Into the Obscure: Masters of Reality – Deep in the Hole

We all have our dirty metal secrets that we selfishly keep to ourselves, only sharing with a select few close to us. Or alternatively, we incessantly talk up underground gems and spread the gospel to anyone that will listen, as we cherish our slice of underground cred. Into the Obscure aims to right the wrongs and unearth the artists/albums that for whatever unjust reason didn’t get the exposure, appreciation or credit they sorely deserved the first time round.

We are taking a different trip down the journey of underappreciated oddities and obscurities, exploring rockier terrain in the form of Masters of Reality’s underrated 2001 LP, Deep in the Hole. Formed in the early ’80s, and masterminded by vocalist/guitarist Chris Goss, it was not until 1989 when Masters of Reality released their quirky, ahead of its time self-titled debut, also referred to as The Blue Garden. Boasting a heavy rock sound indebted to such heavyweights as Cream, Black Sabbath, Blue Öyster Cult and Led Zeppelin, Masters of Reality’s chameleon-like rock persona traversed a colorful array of styles under the broader hard and heavy rock spectrum, including blues, psychedelic, classic and stoner influences. On 1993’s hard rocking Sunrise on the Sufferbus, Goss and co even recruited legendary Cream drummer Ginger Baker to man the stool.

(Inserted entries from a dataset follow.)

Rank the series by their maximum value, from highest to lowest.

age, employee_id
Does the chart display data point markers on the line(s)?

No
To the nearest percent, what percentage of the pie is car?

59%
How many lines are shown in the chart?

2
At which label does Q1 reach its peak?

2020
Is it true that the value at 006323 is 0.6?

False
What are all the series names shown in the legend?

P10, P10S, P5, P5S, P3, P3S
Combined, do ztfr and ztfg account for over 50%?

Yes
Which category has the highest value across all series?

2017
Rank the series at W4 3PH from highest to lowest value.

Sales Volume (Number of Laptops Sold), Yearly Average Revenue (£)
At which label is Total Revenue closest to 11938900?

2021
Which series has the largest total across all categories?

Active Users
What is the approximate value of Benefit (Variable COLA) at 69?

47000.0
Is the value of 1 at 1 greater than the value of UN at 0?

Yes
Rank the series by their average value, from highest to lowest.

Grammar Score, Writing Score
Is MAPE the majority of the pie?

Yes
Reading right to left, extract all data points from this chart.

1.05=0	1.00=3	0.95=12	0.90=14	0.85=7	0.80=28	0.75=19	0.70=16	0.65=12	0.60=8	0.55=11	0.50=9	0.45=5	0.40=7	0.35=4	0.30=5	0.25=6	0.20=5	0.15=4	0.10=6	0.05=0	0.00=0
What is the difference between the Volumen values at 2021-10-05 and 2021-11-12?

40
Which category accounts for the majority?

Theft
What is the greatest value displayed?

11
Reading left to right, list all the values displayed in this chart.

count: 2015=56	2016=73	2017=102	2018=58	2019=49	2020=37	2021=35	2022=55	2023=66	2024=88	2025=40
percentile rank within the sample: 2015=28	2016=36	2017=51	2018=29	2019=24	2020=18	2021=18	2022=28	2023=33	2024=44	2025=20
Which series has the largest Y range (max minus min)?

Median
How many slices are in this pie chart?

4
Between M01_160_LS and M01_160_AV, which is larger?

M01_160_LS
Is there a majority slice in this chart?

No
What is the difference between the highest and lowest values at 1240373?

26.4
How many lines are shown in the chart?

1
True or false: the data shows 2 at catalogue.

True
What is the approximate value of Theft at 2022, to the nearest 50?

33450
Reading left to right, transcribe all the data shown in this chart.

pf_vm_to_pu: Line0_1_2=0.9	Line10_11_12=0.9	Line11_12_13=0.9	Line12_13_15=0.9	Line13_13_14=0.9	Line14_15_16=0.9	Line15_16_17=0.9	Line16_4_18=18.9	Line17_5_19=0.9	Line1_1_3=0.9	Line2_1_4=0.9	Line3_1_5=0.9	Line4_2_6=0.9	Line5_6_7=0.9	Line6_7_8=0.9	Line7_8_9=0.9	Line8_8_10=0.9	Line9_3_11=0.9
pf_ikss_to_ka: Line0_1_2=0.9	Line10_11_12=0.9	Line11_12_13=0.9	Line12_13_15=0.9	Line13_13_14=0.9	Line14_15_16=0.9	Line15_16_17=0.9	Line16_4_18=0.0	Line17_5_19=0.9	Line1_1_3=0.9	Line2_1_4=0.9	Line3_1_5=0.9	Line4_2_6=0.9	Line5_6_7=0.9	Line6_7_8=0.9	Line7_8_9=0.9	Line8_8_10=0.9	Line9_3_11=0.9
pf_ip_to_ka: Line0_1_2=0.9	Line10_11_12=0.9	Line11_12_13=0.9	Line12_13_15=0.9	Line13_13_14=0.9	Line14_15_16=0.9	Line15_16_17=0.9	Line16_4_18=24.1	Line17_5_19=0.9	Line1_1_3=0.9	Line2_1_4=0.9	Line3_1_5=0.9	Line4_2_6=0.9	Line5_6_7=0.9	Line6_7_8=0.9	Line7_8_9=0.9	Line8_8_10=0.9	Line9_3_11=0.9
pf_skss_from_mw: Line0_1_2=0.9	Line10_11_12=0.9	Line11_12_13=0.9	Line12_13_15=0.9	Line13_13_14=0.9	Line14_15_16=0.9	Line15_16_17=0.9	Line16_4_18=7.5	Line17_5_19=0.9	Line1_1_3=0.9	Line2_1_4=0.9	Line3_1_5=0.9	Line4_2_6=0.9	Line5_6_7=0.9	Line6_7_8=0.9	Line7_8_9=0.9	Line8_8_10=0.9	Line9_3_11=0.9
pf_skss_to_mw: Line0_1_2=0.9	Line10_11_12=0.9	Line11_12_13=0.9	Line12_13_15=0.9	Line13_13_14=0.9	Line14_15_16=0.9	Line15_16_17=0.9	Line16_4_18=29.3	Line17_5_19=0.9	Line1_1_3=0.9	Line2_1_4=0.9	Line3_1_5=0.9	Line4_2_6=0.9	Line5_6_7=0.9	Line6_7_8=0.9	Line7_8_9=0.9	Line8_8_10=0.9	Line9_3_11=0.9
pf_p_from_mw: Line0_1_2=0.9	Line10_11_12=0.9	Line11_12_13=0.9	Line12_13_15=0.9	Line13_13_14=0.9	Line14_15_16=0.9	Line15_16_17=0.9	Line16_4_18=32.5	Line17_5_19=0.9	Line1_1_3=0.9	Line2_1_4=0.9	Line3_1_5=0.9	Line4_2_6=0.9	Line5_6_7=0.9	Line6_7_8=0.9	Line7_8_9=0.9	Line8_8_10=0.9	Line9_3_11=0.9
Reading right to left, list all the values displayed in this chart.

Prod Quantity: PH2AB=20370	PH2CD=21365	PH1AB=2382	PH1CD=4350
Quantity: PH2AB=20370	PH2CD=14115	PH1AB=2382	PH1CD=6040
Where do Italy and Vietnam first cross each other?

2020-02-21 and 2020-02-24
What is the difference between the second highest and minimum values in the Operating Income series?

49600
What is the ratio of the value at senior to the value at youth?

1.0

The modest Goss has over the years been highlighted as a key influence in the development of the desert rock, or more commonly referred to, stoner rock scene. Aside from his respectable musical outlet, Goss achieved acclaim as a producer on the three best Kyuss albums, as well as carving out a career as a hired producer, engineer or contributor to albums from a diverse array of bands, including Queens of the Stone Age, Screaming Trees, Stone Temple Pilots, Desert Sessions and Ian Astbury amongst many other credits. The dude also created the classic Ren & Stimpy tune “Climb Inside My World” for extra cred under the Masters of Reality name. Extra musical hobbies aside, his main baby remained alive and kicking to release their more collaborative and fully realized fourth opus, Deep in the Hole. Tight, consistent and delightfully catchy writing frames the familiar Masters of Reality sound, albeit embracing a more contemporary stoner rock vibe. Again Goss and Leamy spearheaded the album, however, Goss enlisted the services of his esteemed buddies, including Mark Lanegan, Josh Homme, Dave Catching, Nick Oliveri and Troy Van Leeuwan.

Deep in the Hole encapsulates the interconnected elements of their evolving sound into a primo slice of modern desert rock, with an old-school soul. The quirky and psychedelic trademarks remain in effect through an addictive collection of top-notch tunes. Earworm hooks, courtesy of Goss’ distinctly smooth and melodic singing voice, and delightful collection of fuzzy, hooky stoner riffs lay the foundations for an easily digestible and consistently dynamic and strong collection. Whether coasting on the laidback vibes and infectious grooves of “Third Man on the Moon,” woozy balladry of “Counting Horses,” or traversing eerie atmospheres on the doomy, stoner psych bliss of “Scatagoria,” there is tons of variety on offer. Aside from short vocal interlude “Major Lance,” which carries a ’60s pop vibe, there are no weak links or skippable moments.

The good times keep rolling, Goss bringing his A-game in both guitar, vocal, and writing departments. In particular, his guitar work is simple at times, yet deceptively clever, exploring fuzzy stoner dimensions, embellished with blues, doom, psych, hard, and classic rock influences. The awesome “Corpus Scorpios Electrified” whips these various influences into a killer concoction of tough hard rockin’ grooves, melodic hooks, and righteous riffage. Lanegan lends his vocal talents to the fun and infectious rock anthem, “High Noon Amsterdam,” while Masters of Reality dial it up again for thumping closer “Shotgun Son,” featuring more tasty guitar licks and instantly memorable hooks. Production is also on point, delivering warm, comforting tones with clarity and edge to compliment the album’s diverse rock nature.

While I have enjoyed the various albums released by Masters of Reality over their extended career, none of them hit me quite like Deep in the Hole, although The Blue Garden is another essential slice of rock coolness in their repertoire. Released a year prior, Deep in the Hole is like the cool, tripped-out older brother to Songs for the Deaf, and an album I deem must listening for hardcore stoner/desert rock aficionados, crafted by an unsung innovator and grizzled veteran of the scene. At the time of this writing, you won’t find Deep in the Hole on streaming services or Bandcamp, but I encourage curious listeners to nab a copy one way or another.